* **WHAT YOU WILL DO**: Only the lines of the data below from the one with "vfov_deg: 15.6" through the one with "f_number: 3.2" are wanted. Repeat them exactly.
• • • • • • •
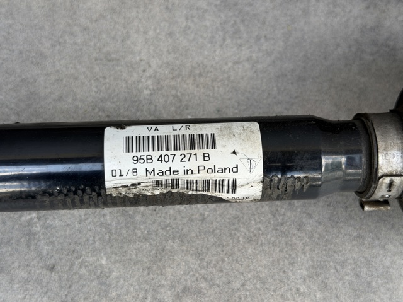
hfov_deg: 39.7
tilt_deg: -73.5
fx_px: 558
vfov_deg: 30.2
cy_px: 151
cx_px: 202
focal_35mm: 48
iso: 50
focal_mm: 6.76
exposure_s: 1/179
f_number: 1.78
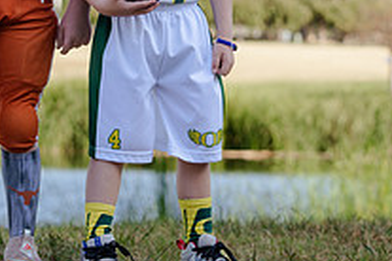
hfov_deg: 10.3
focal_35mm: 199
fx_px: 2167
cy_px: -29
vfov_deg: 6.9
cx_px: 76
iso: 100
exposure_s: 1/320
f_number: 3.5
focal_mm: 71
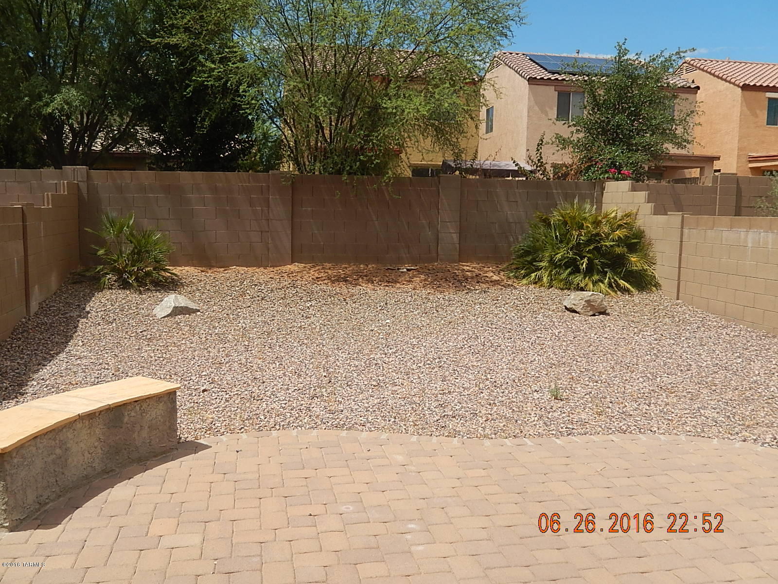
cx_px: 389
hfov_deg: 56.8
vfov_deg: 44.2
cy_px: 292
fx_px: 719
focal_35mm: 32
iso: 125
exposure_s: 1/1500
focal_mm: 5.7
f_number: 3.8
• • • • • • •
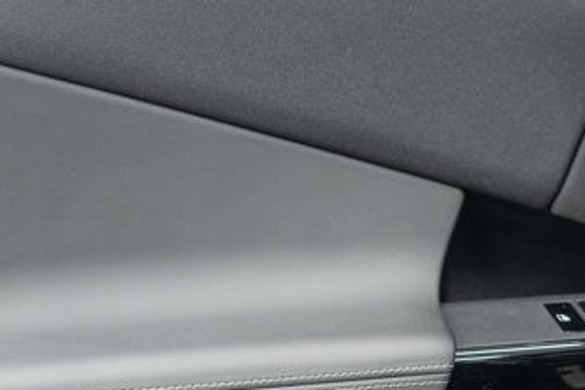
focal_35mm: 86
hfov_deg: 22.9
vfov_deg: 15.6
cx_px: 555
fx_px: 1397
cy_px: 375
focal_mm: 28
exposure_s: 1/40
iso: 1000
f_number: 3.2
• • • • • • •
* **RESULT FOR THIS EXERCISE**:
vfov_deg: 15.6
cx_px: 555
fx_px: 1397
cy_px: 375
focal_mm: 28
exposure_s: 1/40
iso: 1000
f_number: 3.2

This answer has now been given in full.